Interview Stand Up Comedian Rojo Perez at The New York Comedy Club

RoJo Perez New York Comedy Club

1. What other jobs did Comedian Rojo Perezdo before starting stand up comedy? I freelanced for a newspaper out of college, worked as a valet parker, bartender, server, delivery guy, and 3 days as an exterminator. Stopped that because I was paranoid I had bed bugs at every apt we went to and was making myself itchy.
2. How did you know you wanted to be a comedian? I didn’t, I’d write in college, shoot silly videos but had no idea to do with some of the stories. A buddy invited me once to an open mic, went terrible, and that was the drug.
3. If you weren’t doing comedy, what would you be doing? I think I would’ve found a way to be in sports as a journalist or commentator. Or maybe I’d be 10 years into my exterminator career and had at least 3 employees of the month awards.
4. Where are some of your favorite places to perform? I have a few spots I love, club wise I think Comedy on State (Madison), Acme Comedy Co (Minneapolis), Standup Live (Phoenix) are where I’ve had the most fun and they get how to treat comedians. Scene wise New Orleans, Austin, Atlanta. The way the comics run shows in these cities I love.
5. Who are some of your favorite up-and-comers in the comedy world? Oh man, not even sure what an up-and-comer is anymore since everyone who is 4 years in with 5 mins has already been “seen”. But these are some New York comics I genuinely enjoy watching: Lizzy Cassidy, Ariel Elias, Ben Katzner, Gordon Baker-Bone, Xazmin Garza.
6. What’s the best advice you’ve ever gotten? I forget where we were at or why I was included in the conversation, but about 10 years ago Jesse Popp said “When you realize the worst that can happen is silence, everything else slows down”
7. When did you feel like you were a professional comedian? I don’t think I ever had a moment where something happened and I just declared to myself I was a professional. I was lucky that pretty early on a couple of people started taking me on the road so I was doing 6 show weekends while still parking cars or whatever.

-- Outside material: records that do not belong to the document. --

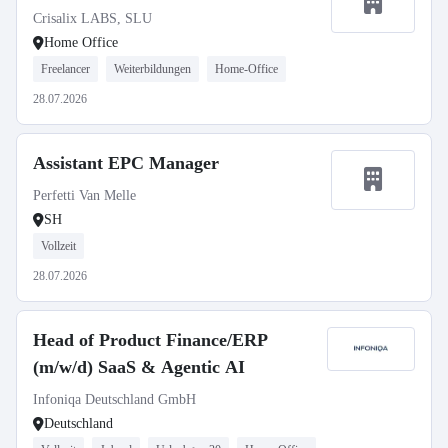
Crisalix LABS, SLU
Home Office
Freelancer
Weiterbildungen
Home-Office
28.07.2026
Assistant EPC Manager
Perfetti Van Melle
SH
Vollzeit
28.07.2026
Head of Product Finance/ERP
(m/w/d) SaaS & Agentic AI
Infoniqa Deutschland GmbH
Deutschland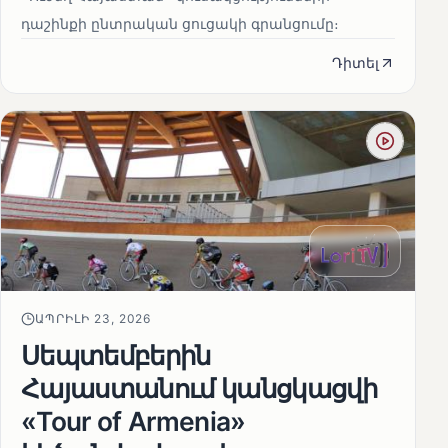
դաշինքի ընտրական ցուցակի գրանցումը։
Դիտել
ԱՊՐԻԼԻ 23, 2026
Սեպտեմբերին
Հայաստանում կանցկացվի
«Tour of Armenia»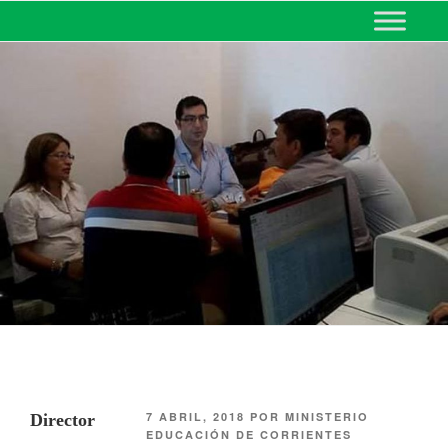
MINISTERIO DE EDUCACIÓN
DE CORRIENTES
7 ABRIL, 2018
POR
MINISTERIO
Director
EDUCACIÓN DE CORRIENTES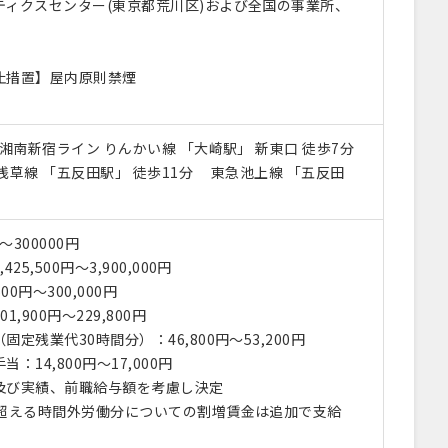
ティクスセンター(東京都荒川区)および全国の事業所、
止措置】屋内原則禁煙
 湘南新宿ライン りんかい線 「大崎駅」 新東口 徒歩7分
草線 「五反田駅」 徒歩11分 東急池上線 「五反田
〜300000円
25,500円～3,900,000円
00円～300,000円
,900円～229,800円
定残業代30時間分）：46,800円～53,200円
14,800円～17,000円
び実績、前職給与額を考慮し決定
超える時間外労働分についての割増賃金は追加で支給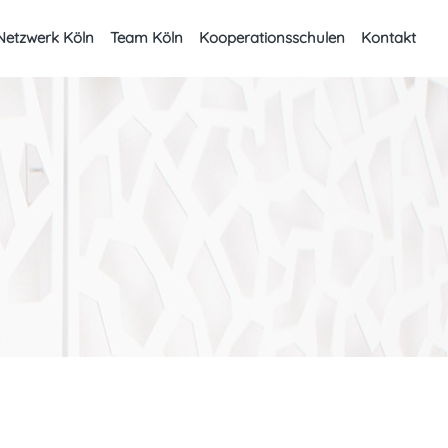
Netzwerk Köln
Team Köln
Kooperationsschulen
Kontakt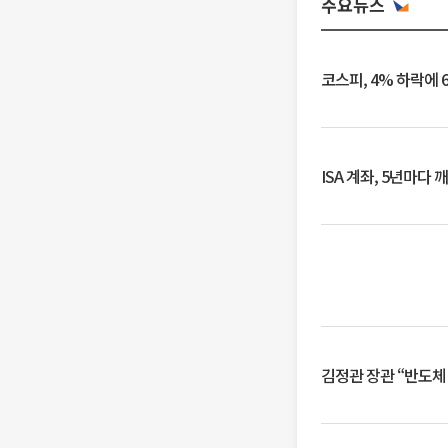
주요뉴스
코스피, 4% 하락에 
ISA 계좌, 5년마다
김정관 장관 “반도체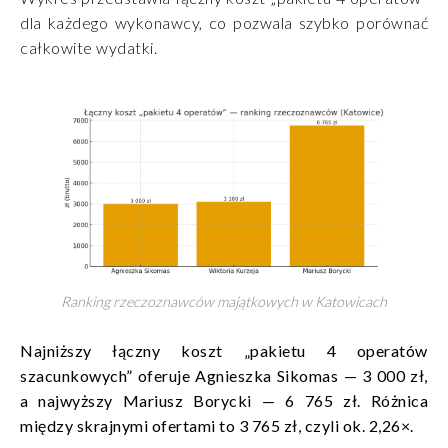
dla każdego wykonawcy, co pozwala szybko porównać
całkowite wydatki.
Ranking rzeczoznawców majątkowych w Katowicach
Najniższy łączny koszt „pakietu 4 operatów
szacunkowych” oferuje Agnieszka Sikomas — 3 000 zł,
a najwyższy Mariusz Borycki — 6 765 zł. Różnica
między skrajnymi ofertami to 3 765 zł, czyli ok. 2,26×.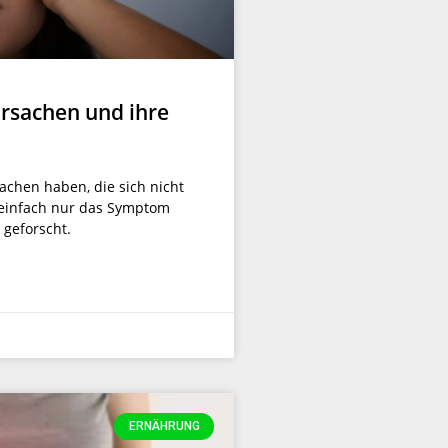
rsachen und ihre
chen haben, die sich nicht
d einfach nur das Symptom
geforscht.
ERNÄHRUNG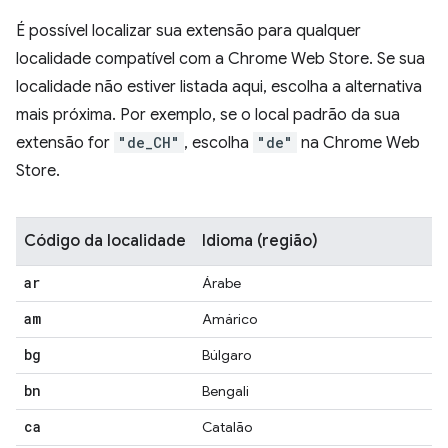
É possível localizar sua extensão para qualquer
localidade compatível com a Chrome Web Store. Se sua
localidade não estiver listada aqui, escolha a alternativa
mais próxima. Por exemplo, se o local padrão da sua
extensão for
"de_CH"
, escolha
"de"
na Chrome Web
Store.
Código da localidade
Idioma (região)
ar
Árabe
am
Amárico
bg
Búlgaro
bn
Bengali
ca
Catalão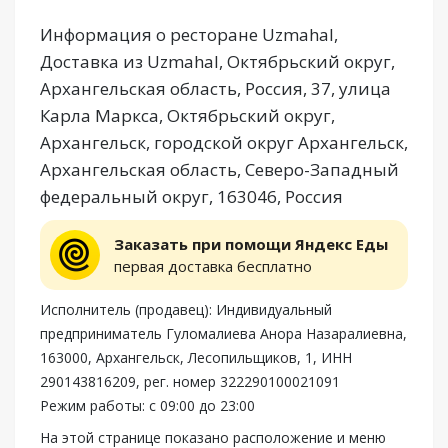
Информация о ресторане Uzmahal,
Доставка из Uzmahal, Октябрьский округ,
Архангельская область, Россия, 37, улица
Карла Маркса, Октябрьский округ,
Архангельск, городской округ Архангельск,
Архангельская область, Северо-Западный
федеральный округ, 163046, Россия
Заказать при помощи Яндекс Еды
первая доставка бесплатно
Исполнитель (продавец): Индивидуальный
предприниматель Гуломалиева Анора Назаралиевна,
163000, Архангельск, Лесопильщиков, 1, ИНН
290143816209, рег. номер 322290100021091
Режим работы: с 09:00 до 23:00
На этой странице показано расположение и меню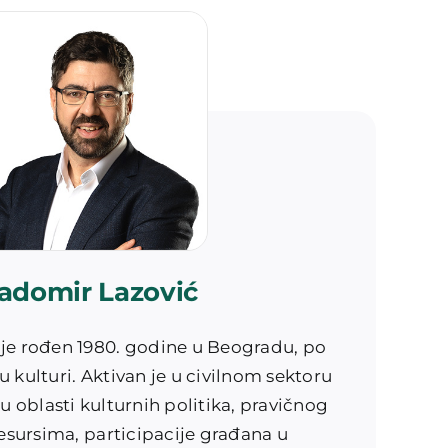
adomir Lazović
je rođen 1980. godine u Beogradu, po
 u kulturi. Aktivan je u civilnom sektoru
u oblasti kulturnih politika, pravičnog
resursima, participacije građana u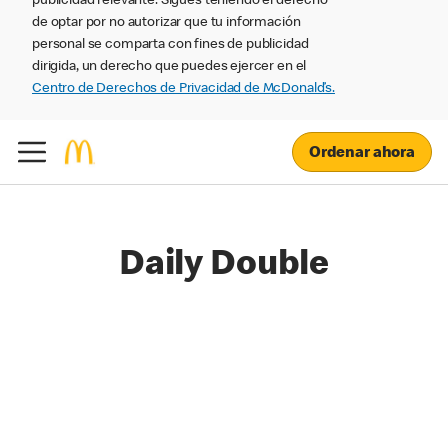
publicidad relevante. Sigues teniendo el derecho
de optar por no autorizar que tu información
personal se comparta con fines de publicidad
dirigida, un derecho que puedes ejercer en el
Centro de Derechos de Privacidad de McDonald’s.
Ordenar ahora
Daily Double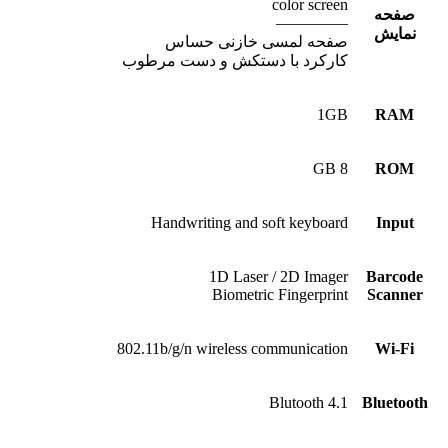
color screen
صفحه
————–
نمایش
صفحه لمسی خازنی حساس
کارکرد با دستکش و دست مرطوب
1GB
RAM
8 GB
ROM
Handwriting and soft keyboard
Input
1D Laser / 2D Imager
Barcode
Biometric Fingerprint
Scanner
802.11b/g/n wireless communication
Wi-Fi
Blutooth 4.1
Bluetooth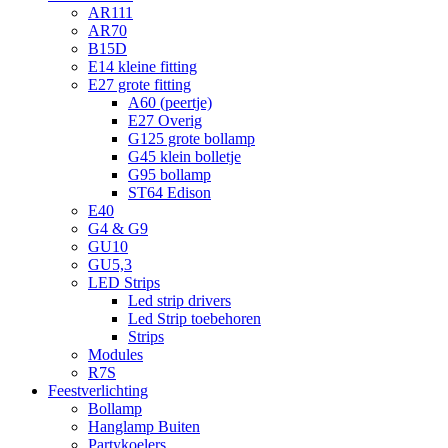
AR111
AR70
B15D
E14 kleine fitting
E27 grote fitting
A60 (peertje)
E27 Overig
G125 grote bollamp
G45 klein bolletje
G95 bollamp
ST64 Edison
E40
G4 & G9
GU10
GU5,3
LED Strips
Led strip drivers
Led Strip toebehoren
Strips
Modules
R7S
Feestverlichting
Bollamp
Hanglamp Buiten
Partykoelers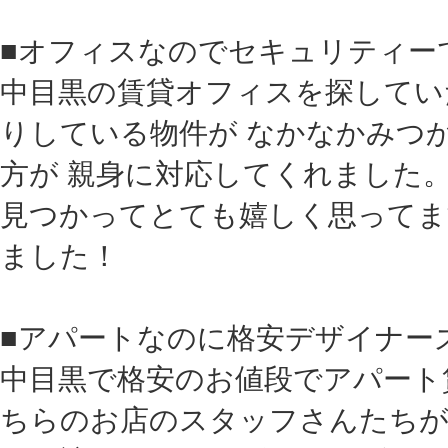
■オフィスなのでセキュリティー
中目黒の賃貸オフィスを探してい
りしている物件が なかなかみつ
方が 親身に対応してくれました
見つかってとても嬉しく思ってま
ました！
■アパートなのに格安デザイナー
中目黒で格安のお値段でアパート
ちらのお店のスタッフさんたちが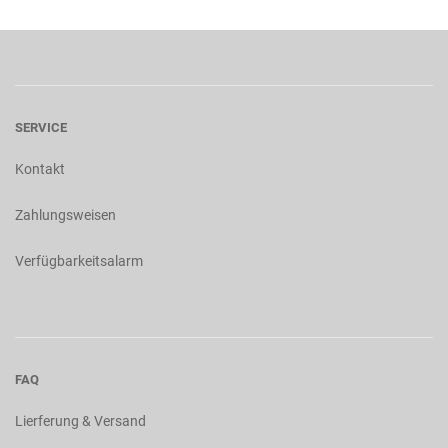
SERVICE
Kontakt
Zahlungsweisen
Verfügbarkeitsalarm
FAQ
Lierferung & Versand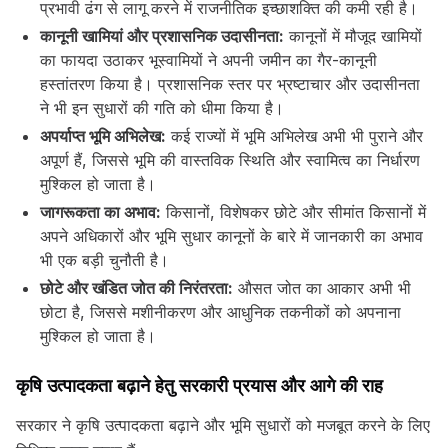
प्रभावी ढंग से लागू करने में राजनीतिक इच्छाशक्ति की कमी रही है।
कानूनी खामियां और प्रशासनिक उदासीनता:
कानूनों में मौजूद खामियों
का फायदा उठाकर भूस्वामियों ने अपनी जमीन का गैर-कानूनी
हस्तांतरण किया है। प्रशासनिक स्तर पर भ्रष्टाचार और उदासीनता
ने भी इन सुधारों की गति को धीमा किया है।
अपर्याप्त भूमि अभिलेख:
कई राज्यों में भूमि अभिलेख अभी भी पुराने और
अपूर्ण हैं, जिससे भूमि की वास्तविक स्थिति और स्वामित्व का निर्धारण
मुश्किल हो जाता है।
जागरूकता का अभाव:
किसानों, विशेषकर छोटे और सीमांत किसानों में
अपने अधिकारों और भूमि सुधार कानूनों के बारे में जानकारी का अभाव
भी एक बड़ी चुनौती है।
छोटे और खंडित जोत की निरंतरता:
औसत जोत का आकार अभी भी
छोटा है, जिससे मशीनीकरण और आधुनिक तकनीकों को अपनाना
मुश्किल हो जाता है।
कृषि उत्पादकता बढ़ाने हेतु सरकारी प्रयास और आगे की राह
सरकार ने कृषि उत्पादकता बढ़ाने और भूमि सुधारों को मजबूत करने के लिए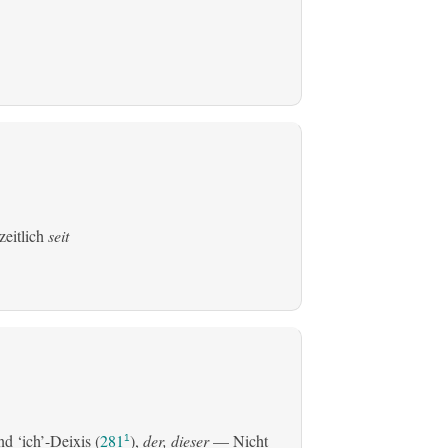
zeitlich
seit
d ‘ich’-Deixis (
281
),
der, dieser
— Nicht
1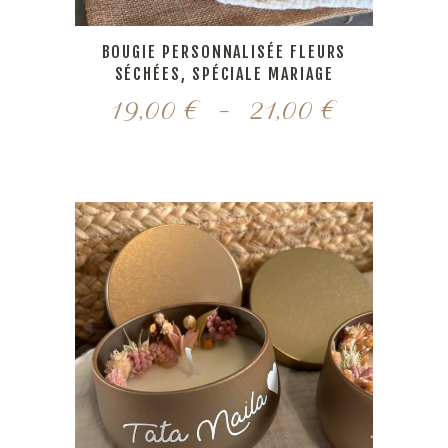
BOUGIE PERSONNALISÉE FLEURS
SÉCHÉES, SPÉCIALE MARIAGE
Plage
19,00
€
–
21,00
€
de
prix :
19,00 €
à
21,00 €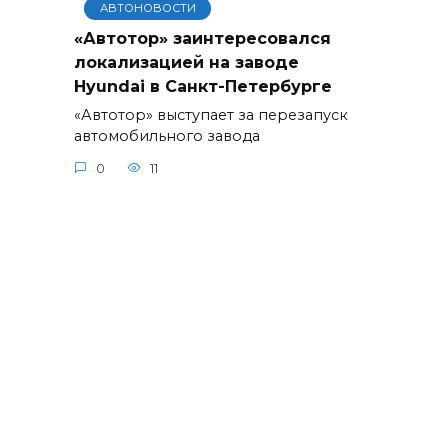
АВТОНОВОСТИ
«Автотор» заинтересовался
локализацией на заводе
Hyundai в Санкт-Петербурге
«Автотор» выступает за перезапуск
автомобильного завода
0
11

8. How often do you perform comedy per week? When in NY, I try to get up at least twice a night but not more than three. I personally feel I’m more worried about getting to the spots rather than focusing on the set when I’ve done more than 3 in a night.
9. What are your favorite NYC comedy clubs that you perform at? I love what New York Comedy Club has become, they do a great job at both locations. I’ve been lucky enough to be on stage at Caroline’s on a sold-out Saturday and it’s a pretty special feeling. Not tradition clubs but The Creek and The Cave has always given me stage time to grow so I will forever love them and Bell House/Union Hall are great venues that do right by the performers.
10. How do you deal with hecklers? I don’t have a formula or stock lines for hecklers. Every time it’s its own thing, variables of how the sets going, are they just repeating punchlines or are they talking to be a dick. Whatever they said, did it make sense? Am I having fun on stage or is this just work? I don’t attack the audience and I try not to be mean spirited, but last week in DC got the audience to chant with me “Hey, hey, hey, goodbye” as a dude got kicked out for heckling.
11. What advice would you give your younger self? Don’t be scared of silence.
12. How would you describe your brand of comedy? Personal, long-form stories with sprinkles of playful/goofy observations. (I’m never good at answering this question)
13. What do you talk about in your act? Right now I’m talking a bit about growing up in Puerto Rico, how we should be more honest with ourselves when looking for love and my favorite play in a baseball game.
14. How did you develop your style of stand up? Who were your influences growing up; both from the world of comedy and elsewhere?  I realized pretty early on my forte wasn’t writing “jokes” but I could keep people interested when I talked about my upbringing and that slowly morphed into more story-based.
My comedy taste is all over the place, but growing up John Leguizamo was a huge influence. Chapelle, Rock, Ellen, Raymond Arrieta, Bob Marley(comedian) had one album that I would listen to over.
Non-comedy people was my big brother, Don Mattingly, Zack Morris, John Starks, Residente. My folks were pretty cool too.
15. I love to interview comedians, Can I ask what happens when you are in front of a crowd, and no one laughs? You keep going. I used to find myself trying to speed up to fill that air if a joke didn’t work. Now I may acknowledge it or just move on but at my pacing. If every joke works I feel like I’m not growing.
16. What made you decide to be a comedian? Were you born funny? I’d write in college but didn’t know you could just do it. I thought these people were chosen by the powers that be. A friend invited me to an open mic and it was terrible and I never wanted to anything else again.
I don’t think I was particularly funny growing up. I joked on a teacher in 7 grade and made her cry, so I never tried to be funny again.
17. Is there anything else that you wish to promote? The HBO Latino special (it’s in English) is out on their streaming platforms. It’s called Entre Nos: Spot On, give it a watch.